Ignacio Camacho-ABC
- Una cartita de contrición ficticia no borra tanta sangre. En el cielo no se sabe pero en la tierra esos delitos son imperdonables
El molinero prusiano que se negaba a vender su propiedad al Rey Federico el Grande confiaba en la justicia –«Hay jueces en Berlín»– como garantía contra las decisiones arbitrarias, aunque proviniesen del mismísimo monarca. Hoy los españoles sabemos que también hay jueces en el tribunal central de vigilancia penitenciaria. Y sobre todo lo sabe Anboto, la terrorista que deberá volver junto con su colega Carasatorre a la prisión de donde nunca debió ser liberada. Justicia frente a política espuria, justicia frente al retorcimiento de la ley con intenciones sesgadas, justicia frente a pactos subterráneos infames, justicia frente a la trampa que ha convertido el reglamento penitenciario en una puerta falsa para que el sanchismo pueda cumplir su acuerdo nunca explicado ni admitido con los testaferros etarras. Justicia y ‘sentido común’ (sic) frente a la humillación de las víctimas preteridas en su derecho a la reparación necesaria. Justicia frente a la estafa de una reinserción simulada.

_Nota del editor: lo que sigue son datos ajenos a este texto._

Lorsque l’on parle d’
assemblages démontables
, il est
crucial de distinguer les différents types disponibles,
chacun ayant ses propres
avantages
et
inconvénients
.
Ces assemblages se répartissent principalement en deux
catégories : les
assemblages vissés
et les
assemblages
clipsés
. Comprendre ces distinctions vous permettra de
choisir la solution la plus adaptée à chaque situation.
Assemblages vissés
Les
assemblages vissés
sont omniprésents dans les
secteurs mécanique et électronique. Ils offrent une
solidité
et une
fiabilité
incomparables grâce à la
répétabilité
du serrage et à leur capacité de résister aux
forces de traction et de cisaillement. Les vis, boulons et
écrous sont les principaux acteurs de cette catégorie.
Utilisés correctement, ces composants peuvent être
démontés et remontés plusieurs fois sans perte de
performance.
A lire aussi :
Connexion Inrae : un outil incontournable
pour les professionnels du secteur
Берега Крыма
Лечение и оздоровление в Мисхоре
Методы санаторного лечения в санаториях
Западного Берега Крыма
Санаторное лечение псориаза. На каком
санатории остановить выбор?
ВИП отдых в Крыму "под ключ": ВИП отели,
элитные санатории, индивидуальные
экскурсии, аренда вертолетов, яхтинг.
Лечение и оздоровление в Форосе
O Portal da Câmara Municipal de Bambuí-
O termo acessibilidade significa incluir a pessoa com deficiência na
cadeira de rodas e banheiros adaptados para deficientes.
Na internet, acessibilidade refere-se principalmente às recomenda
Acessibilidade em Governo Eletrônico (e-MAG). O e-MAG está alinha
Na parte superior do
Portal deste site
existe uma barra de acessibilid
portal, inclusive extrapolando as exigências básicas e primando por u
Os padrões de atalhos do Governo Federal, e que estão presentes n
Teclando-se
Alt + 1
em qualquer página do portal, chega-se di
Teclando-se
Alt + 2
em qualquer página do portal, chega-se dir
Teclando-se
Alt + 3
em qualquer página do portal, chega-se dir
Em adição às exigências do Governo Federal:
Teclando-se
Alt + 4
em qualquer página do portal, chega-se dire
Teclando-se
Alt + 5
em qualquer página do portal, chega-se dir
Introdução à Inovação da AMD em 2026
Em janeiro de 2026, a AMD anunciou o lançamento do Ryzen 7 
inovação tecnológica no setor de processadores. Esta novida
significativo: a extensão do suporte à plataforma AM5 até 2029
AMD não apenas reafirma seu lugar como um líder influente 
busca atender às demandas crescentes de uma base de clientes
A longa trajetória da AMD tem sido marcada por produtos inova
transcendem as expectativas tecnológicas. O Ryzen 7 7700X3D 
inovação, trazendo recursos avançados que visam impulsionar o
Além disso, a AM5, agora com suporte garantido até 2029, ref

Hay en el auto del juez Castro una requisitoria contra el ambiguo portillo legal –artículo 100.2 del citado reglamento– que flexibiliza el cumplimiento de penas permitiendo interpretaciones a capricho previas al pronunciamiento judicial efectivo. Léase más allá de lo literal: se está utilizando la autoridad administrativa para conceder permisos que alcanzan efecto inmediato antes de que la Fiscalía esté en condiciones de recurrirlos. El magistrado no puede ir más lejos en el razonamiento jurídico, pero pone de relieve la disfuncionalidad de una norma aplicada de manera automática por el poder político. El ciudadano sí puede: la supuesta reinserción de los presos de ETA, en muchos casos con vista gorda ante la inadaptación a los correspondientes requisitos, no obedece a otro arbitrio que el del compromiso de satisfacer la exigencia de Bildu a través de un resquicio legislativo transformado torticeramente en un fraude de ley consentido. Ahora vamos y nos creemos que van a ser buenos chicos.
En otra resolución, el propio Castro autoriza la semilibertad de Txeroki, siniestro carnicero cuyo expediente, no recurrido por el Ministerio Público, sí observa las cláusulas formales. Le pone condiciones restrictivas, entre ellas la de no acercarse a sus víctimas o no residir en determinados lugares, y acepta, qué remedio, la ‘voluntad restaurativa’ certificada en el informe de la psicóloga de la cárcel. Qué se le va a hacer; aquí no hay margen y el peso de los muertos cuenta poco ante la participación en talleres y otras actividades. Pero creerse la petición de perdón, que también realizó Anboto, expresa en una cartita de contrición muy opinable, es opcional al menos en términos morales. Los deudos de los asesinados decidirán si esas disculpas les valen para obtener la paz que perdieron junto a las vidas de sus familiares. Para otros muchos españoles, entre ellos este firmante, esos delitos son imperdonables. Después de tanta sangre se pueden meter el arrepentimiento por salva sea la parte.